### Task goal
Transcribe the records below word for word, leaving every picture out.

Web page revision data

+ + +

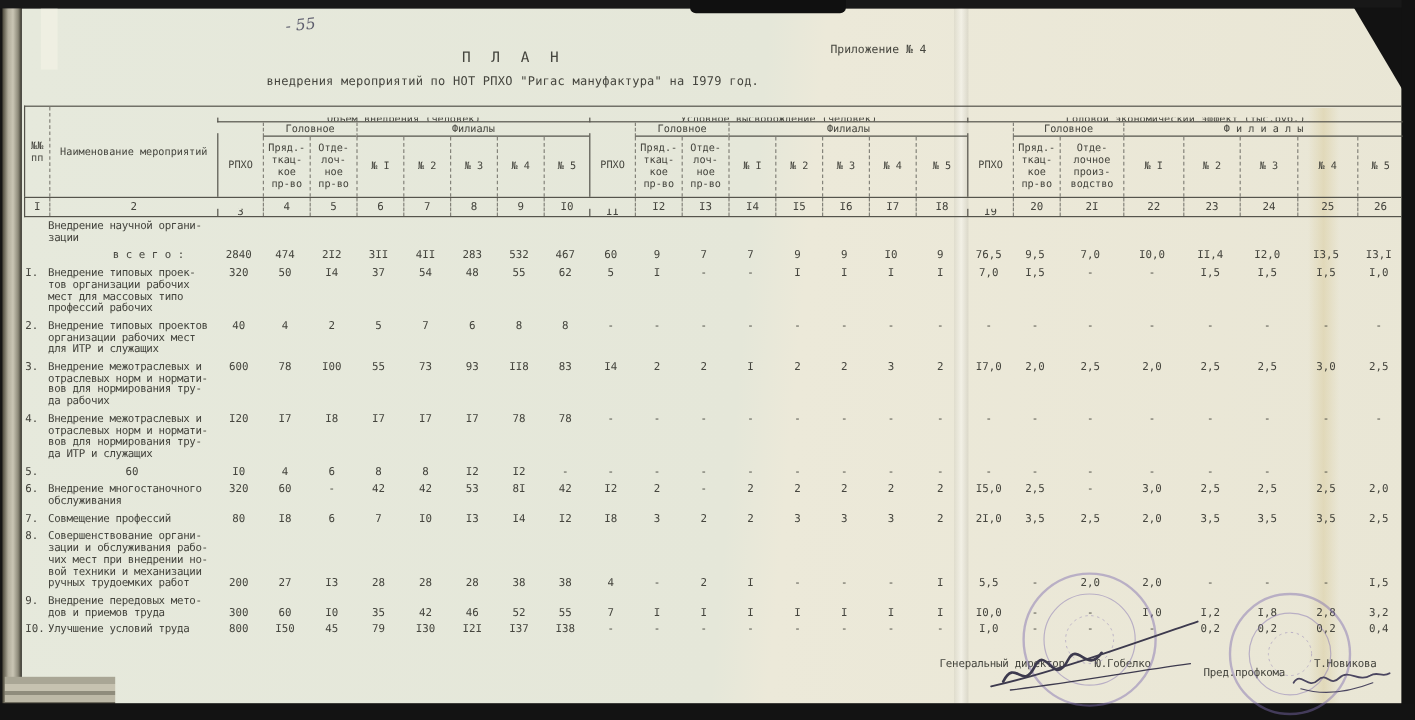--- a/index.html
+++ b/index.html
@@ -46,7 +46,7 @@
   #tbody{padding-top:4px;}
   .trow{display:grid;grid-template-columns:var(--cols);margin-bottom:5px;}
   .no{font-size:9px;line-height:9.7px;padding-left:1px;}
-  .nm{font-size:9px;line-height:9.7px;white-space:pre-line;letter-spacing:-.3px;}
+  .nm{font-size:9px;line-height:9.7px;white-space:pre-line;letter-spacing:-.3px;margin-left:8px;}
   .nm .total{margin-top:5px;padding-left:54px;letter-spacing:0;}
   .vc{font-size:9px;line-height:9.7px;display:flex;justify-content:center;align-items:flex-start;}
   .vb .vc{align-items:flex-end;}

+ + +

### Response box
--- a/index.html
+++ b/index.html
@@ -46,7 +46,7 @@
   #tbody{padding-top:4px;}
   .trow{display:grid;grid-template-columns:var(--cols);margin-bottom:5px;}
   .no{font-size:9px;line-height:9.7px;padding-left:1px;}
-  .nm{font-size:9px;line-height:9.7px;white-space:pre-line;letter-spacing:-.3px;}
+  .nm{font-size:9px;line-height:9.7px;white-space:pre-line;letter-spacing:-.3px;margin-left:8px;}
   .nm .total{margin-top:5px;padding-left:54px;letter-spacing:0;}
   .vc{font-size:9px;line-height:9.7px;display:flex;justify-content:center;align-items:flex-start;}
   .vb .vc{align-items:flex-end;}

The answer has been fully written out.